The growing interest in this sector led to the first World Congress on Communication for Development organized by the FAO ComDev Team, The World Bank and The Communication initiative in Rome, Italy, in October 2006.

Communication for Development is built around four axes:

The four axis of Communication for Development

1. Com4Prom: Communication for Promotion promotes development aid in donor countries to justify how and why development aid resources are spent.
2. Com4Imple: Communication for Implementation facilitates the implementation of development aid on developing countries by explaining development programmes to local populations.
3. Com4Power: Communication for Empowerment gives power to local population to report on the implementation of the development aid they receive from donor countries.
4. Com4Coord: Communication for Coordination allows donor entities to coordinate their activities on a global scale through a series of coordination tools and rules.

==Com4Prom: Promoting development aid in donor countries==

How to attract audiences to learn about development aid using positive news and success stories

Promotion of cooperation for development in donor countries aims to explain why and how aid programmes funds are spent in developing and emerging countries. The communication targets two audiences: the public at large concerned by general aspects of development and field actors concerned by technical aspects.

Communication strategists in charge of promoting general aspects of development aid among donor countries' citizens consider that Com 4 Prom requires "serious" formats to reach the audience to be produced by journalists and documentaries makers. News mainly focus on things that "go wrong", shaping information as catastrophic. On the other hand, documentaries, even if very interesting and shot with the highest standards, are too frequently tagged as "boring" by broadcasters and consequently pushed in the late hours of week days or early week-end TV grid's slots. Therefore, news create a negative image of development aid, made of tensions and disasters meanwhile documentaries are only seen by few already convinced TV viewers who know what the subject is about.
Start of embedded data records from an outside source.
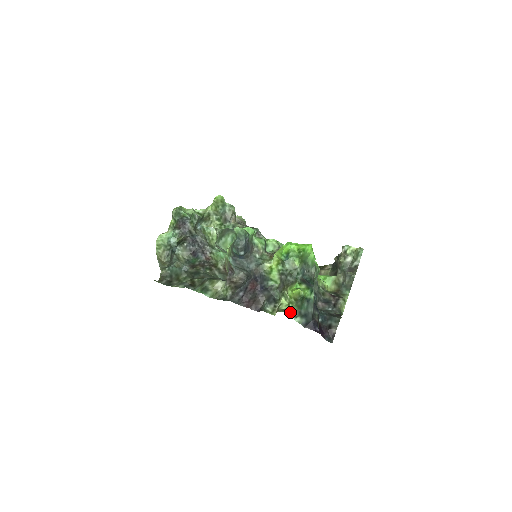
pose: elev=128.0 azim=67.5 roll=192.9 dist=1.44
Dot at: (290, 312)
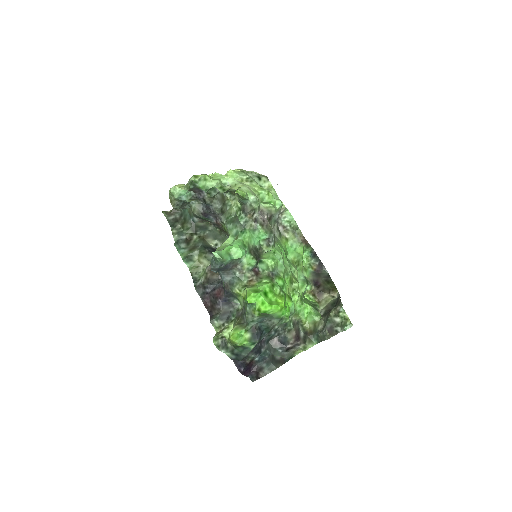
Dot at: (227, 342)
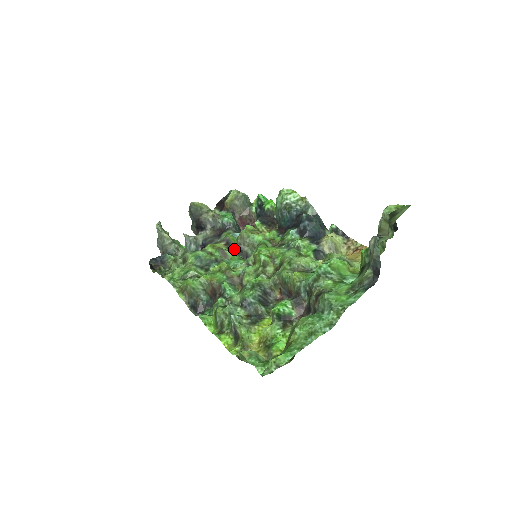
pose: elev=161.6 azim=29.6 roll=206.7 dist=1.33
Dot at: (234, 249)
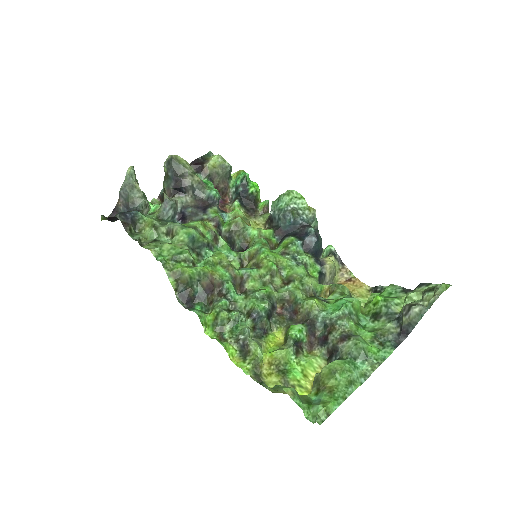
Dot at: (223, 234)
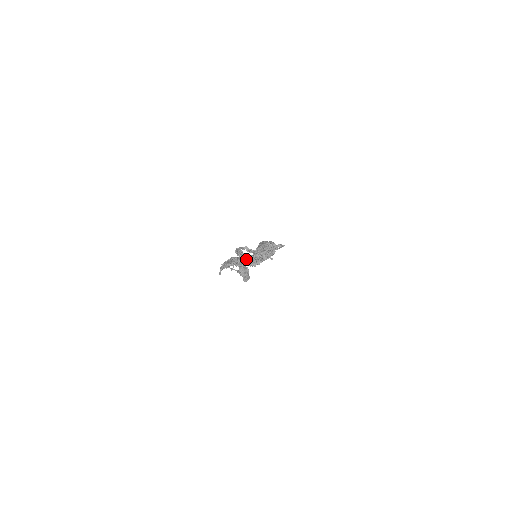
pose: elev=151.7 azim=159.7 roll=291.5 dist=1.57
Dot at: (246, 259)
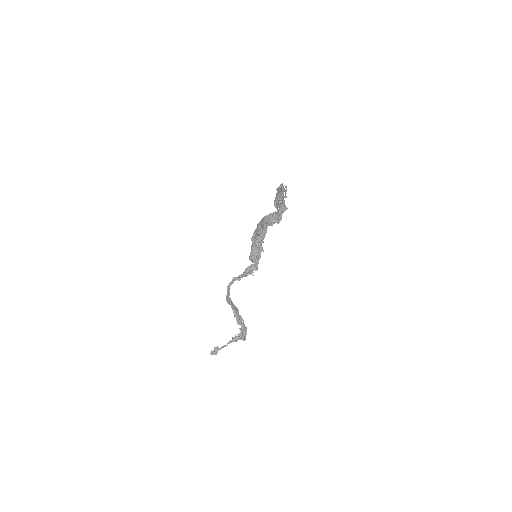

The more people watch information on development aid, the more they feel that nothing changes over the years: the situation is catastrophic, no progress is made. Citizens are driven to despair and turn inactive. This lack of interest and participation facilitates the reduction of development public funding and brings less citizens' support to NGOs.

To reduce the missing link between donors and reality in the field, Com4Prom focuses on Positive Communication, showing successes and concrete results and using trendy and participatory formats that turn audiences into participatory citizens and active consumers. Participatory citizens support cooperation projects in developing countries and volunteer on NGOs' activities. They push governments to implement the 0.7% budget target for development and ask them to support, implement and respect international conventions through multilateral organisations. Active consumers care about their ethical and ecological print, supporting fair trade. They push corporate companies to implement and extend their corporate social responsibility programs.